Page ->
● ● ●
The creative force behind such downtown hot spots as Sapa, the Stanton Social, and Public (which they also own; see “Open Table,” April 2004, p. 28), they often draw design inspiration from their Nolita locale; their offices, above Public, are just north of New York’s Little Italy. A streak of gritty nostalgia runs through much of their work. Channeling a vanished New York, they frequently unearth a building’s original substructure, finding beauty in the construction history buried beneath layers (and years) of drywall and paint. In a milieu—New York restaurant design—dominated by the sort of big-ticket theatricality pioneered by David Rockwell and Adam Tihany, the firm stands out for its focus on intimate, even bleak, spaces and its frequent use of found repurposed materials. The terribly photogenic foursome—the subject of a good deal of media attention and the upcoming book Best Ugly—is in constant demand these days, with ongoing projects in Toronto, Santa Fe, and Las Vegas.

Smith & Wollensky Restaurant Group CEO Alan Stillman, a 40-year veteran of the business with 16 eateries nationwide, had been toying with ideas for updating his brand when his son, Michael, lured him downtown to Public last year. “I said to my dad, ‘You’ve got to come check this place out,’” the 26-year-old former art-history major says, recalling his infatuation with AvroKO’s unique aesthetic. As impressed as his son, Stillman senior arranged to have lunch with Harris and Farmerie. A few months later they were in business together.
● ● ●
Data listing ->
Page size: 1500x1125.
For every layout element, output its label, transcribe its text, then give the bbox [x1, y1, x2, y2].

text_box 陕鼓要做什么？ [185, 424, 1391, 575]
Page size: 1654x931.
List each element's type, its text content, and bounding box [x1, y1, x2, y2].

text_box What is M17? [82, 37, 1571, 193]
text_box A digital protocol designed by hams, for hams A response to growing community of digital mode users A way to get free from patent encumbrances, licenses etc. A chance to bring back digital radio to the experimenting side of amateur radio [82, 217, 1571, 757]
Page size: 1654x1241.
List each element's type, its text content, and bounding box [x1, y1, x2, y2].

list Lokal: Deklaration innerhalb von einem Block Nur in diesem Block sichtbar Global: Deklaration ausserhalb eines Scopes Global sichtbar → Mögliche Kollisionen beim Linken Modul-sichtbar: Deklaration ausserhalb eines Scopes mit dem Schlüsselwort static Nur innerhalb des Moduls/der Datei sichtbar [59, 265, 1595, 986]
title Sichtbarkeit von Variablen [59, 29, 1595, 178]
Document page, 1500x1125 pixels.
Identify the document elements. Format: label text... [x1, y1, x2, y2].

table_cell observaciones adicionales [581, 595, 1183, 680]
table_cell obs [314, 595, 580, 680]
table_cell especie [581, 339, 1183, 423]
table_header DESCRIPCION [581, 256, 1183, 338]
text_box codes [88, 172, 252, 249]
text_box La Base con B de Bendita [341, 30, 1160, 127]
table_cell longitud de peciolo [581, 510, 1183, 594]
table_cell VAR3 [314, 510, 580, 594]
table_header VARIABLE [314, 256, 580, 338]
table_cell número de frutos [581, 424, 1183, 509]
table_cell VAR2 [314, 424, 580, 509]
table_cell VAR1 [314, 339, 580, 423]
● ● ●
Work to complete ->
1) In the AvroKO article, what is the title of the upcoming book about the design foursome?
2) Please translate this sentence from the AvroKO article into Spanish: "A streak of gritty nostalgia runs through much of their work."

Answers given ->
1) Best Ugly

2) Una vena de nostalgia descarnada recorre gran parte de su obra.